§ Direction
Write out the lines exactly as they appear, beginning with the first line and stopping after the one that contains "রক্তেহাড়েমজ্জায়", and leave the pictures out.

§ Information supplied
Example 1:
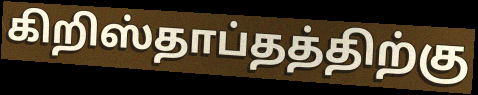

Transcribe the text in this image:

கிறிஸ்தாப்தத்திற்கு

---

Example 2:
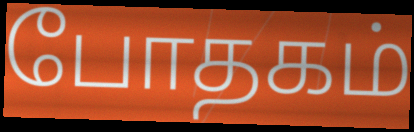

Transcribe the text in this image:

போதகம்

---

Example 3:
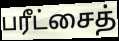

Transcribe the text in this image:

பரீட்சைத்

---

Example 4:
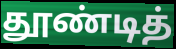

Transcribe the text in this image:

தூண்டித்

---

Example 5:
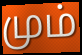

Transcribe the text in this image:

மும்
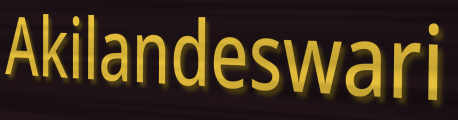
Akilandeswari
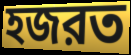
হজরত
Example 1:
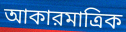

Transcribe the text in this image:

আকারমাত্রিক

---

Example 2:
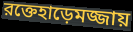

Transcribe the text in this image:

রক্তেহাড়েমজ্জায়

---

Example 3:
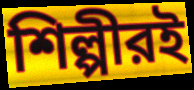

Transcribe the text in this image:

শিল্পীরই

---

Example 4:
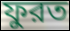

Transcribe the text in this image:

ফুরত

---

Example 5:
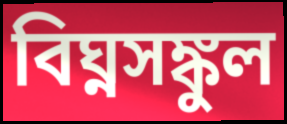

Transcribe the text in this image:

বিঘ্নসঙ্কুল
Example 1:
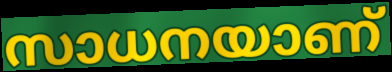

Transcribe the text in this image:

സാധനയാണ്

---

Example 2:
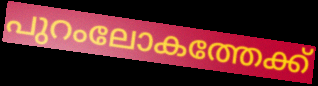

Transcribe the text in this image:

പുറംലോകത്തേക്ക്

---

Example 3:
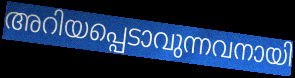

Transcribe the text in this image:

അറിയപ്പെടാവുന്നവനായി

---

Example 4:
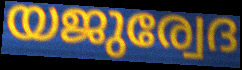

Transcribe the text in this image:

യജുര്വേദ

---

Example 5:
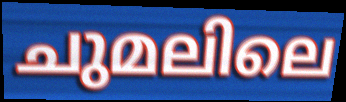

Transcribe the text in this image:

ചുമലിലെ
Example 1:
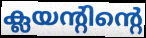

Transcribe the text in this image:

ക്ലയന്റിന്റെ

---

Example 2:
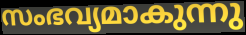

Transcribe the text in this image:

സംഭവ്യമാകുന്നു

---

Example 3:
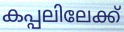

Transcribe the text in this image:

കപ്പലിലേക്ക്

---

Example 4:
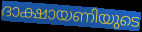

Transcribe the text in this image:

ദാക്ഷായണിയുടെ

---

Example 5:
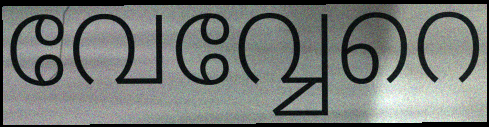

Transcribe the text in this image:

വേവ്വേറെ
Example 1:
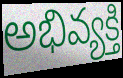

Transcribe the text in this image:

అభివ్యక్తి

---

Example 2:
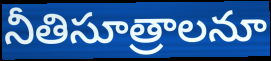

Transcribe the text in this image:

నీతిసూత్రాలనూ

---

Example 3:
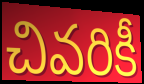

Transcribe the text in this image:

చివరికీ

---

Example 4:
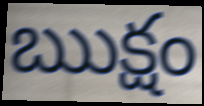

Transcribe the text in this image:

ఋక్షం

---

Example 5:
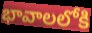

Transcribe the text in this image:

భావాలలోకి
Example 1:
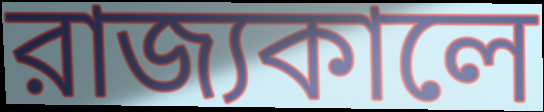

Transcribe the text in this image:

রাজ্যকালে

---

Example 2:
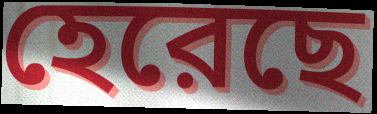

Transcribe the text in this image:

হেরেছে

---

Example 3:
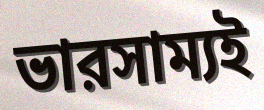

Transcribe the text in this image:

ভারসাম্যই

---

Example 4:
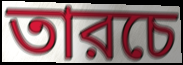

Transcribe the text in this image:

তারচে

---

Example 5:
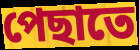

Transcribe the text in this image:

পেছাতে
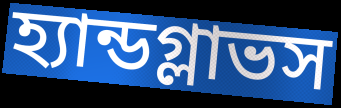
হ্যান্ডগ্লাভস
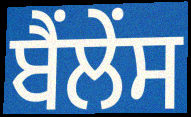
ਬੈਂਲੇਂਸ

§ Output
Example 1:

Transcribe the text in this image:

கிறிஸ்தாப்தத்திற்கு

---

Example 2:

Transcribe the text in this image:

போதகம்

---

Example 3:

Transcribe the text in this image:

பரீட்சைத்

---

Example 4:

Transcribe the text in this image:

தூண்டித்

---

Example 5:

Transcribe the text in this image:

மும்
Akilandeswari
হজরত
Example 1:

Transcribe the text in this image:

আকারমাত্রিক

---

Example 2:

Transcribe the text in this image:

রক্তেহাড়েমজ্জায়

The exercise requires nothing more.